Star House (星光行 (seng1 gwong1 haang4)) is a commercial building facing Victoria Harbour in Tsim Sha Tsui, Kowloon, Hong Kong. The building is located on Salisbury Road and Canton Road.

Star House has 50800 sqft of commercial space.

At first, the building called Kowloon Commercial Building (九龍商業大廈), then renamed to Star House in July 1968. The current building's name is linked to the nearby Tsim Sha Tsui Ferry Pier used by the Star Ferry.
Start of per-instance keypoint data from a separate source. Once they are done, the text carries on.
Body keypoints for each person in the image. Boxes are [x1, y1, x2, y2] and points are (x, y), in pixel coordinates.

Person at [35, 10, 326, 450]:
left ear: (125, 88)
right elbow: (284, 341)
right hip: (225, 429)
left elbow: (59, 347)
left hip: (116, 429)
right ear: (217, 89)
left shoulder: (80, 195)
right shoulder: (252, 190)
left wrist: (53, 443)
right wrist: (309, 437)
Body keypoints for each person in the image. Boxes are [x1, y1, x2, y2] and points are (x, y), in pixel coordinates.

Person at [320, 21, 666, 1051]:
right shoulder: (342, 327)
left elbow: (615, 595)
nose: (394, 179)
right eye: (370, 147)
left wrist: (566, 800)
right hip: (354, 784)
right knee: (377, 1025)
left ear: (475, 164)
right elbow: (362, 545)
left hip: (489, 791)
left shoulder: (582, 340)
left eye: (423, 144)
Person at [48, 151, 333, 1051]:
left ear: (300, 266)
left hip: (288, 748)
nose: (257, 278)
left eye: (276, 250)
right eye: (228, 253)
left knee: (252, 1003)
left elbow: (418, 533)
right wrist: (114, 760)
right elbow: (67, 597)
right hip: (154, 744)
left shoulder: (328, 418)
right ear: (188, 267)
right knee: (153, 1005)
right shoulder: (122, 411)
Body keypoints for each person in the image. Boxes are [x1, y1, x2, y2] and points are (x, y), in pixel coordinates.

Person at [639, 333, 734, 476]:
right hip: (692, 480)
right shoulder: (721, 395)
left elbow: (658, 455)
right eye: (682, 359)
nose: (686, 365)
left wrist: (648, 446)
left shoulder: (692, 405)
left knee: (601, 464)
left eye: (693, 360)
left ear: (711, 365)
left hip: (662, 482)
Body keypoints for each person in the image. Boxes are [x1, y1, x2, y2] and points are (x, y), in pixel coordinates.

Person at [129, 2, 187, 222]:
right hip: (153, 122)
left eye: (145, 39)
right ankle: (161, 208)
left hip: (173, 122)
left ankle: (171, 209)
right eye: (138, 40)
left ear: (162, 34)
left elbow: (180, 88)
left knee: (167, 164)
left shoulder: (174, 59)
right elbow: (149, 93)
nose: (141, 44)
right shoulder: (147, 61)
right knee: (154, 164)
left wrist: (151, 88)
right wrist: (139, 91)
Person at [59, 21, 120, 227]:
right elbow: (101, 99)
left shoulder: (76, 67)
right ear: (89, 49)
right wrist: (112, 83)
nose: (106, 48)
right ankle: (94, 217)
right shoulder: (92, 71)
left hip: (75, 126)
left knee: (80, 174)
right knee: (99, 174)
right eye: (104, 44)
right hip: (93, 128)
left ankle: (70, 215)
The ferry terminal is owned by The Wharf (Holdings).

==History==
The first Star House (Godown) was a two-storey warehouse structure built in 1923 for The Hong Kong and Kowloon Wharf and Godown Company, Limited and demolished around 1963 to make way for the current 19-floor retail and commercial concourse, which was completed by 20 September 1967.

From 1975 to 1983, the Hong Kong Museum of History was housed in a 700 m^{2} rented space within Star House.

==Tenants==
- McDonald's – basement
- Eslite Bookstore – 2-3rd floor (Star Annex of Harbour City)
- Chiuchow Garden Restaurant - 2nd floor
- Peking Garden Restaurant – 3rd floor
- Jade Garden Restaurant - 4th floor
- Consulate General of Cambodia in Hong Kong – 6th floor. It is one of two foreign missions located outside of Hong Kong Island.

==Transport==
The building is accessible within walking distance South West from Tsim Sha Tsui station of the MTR.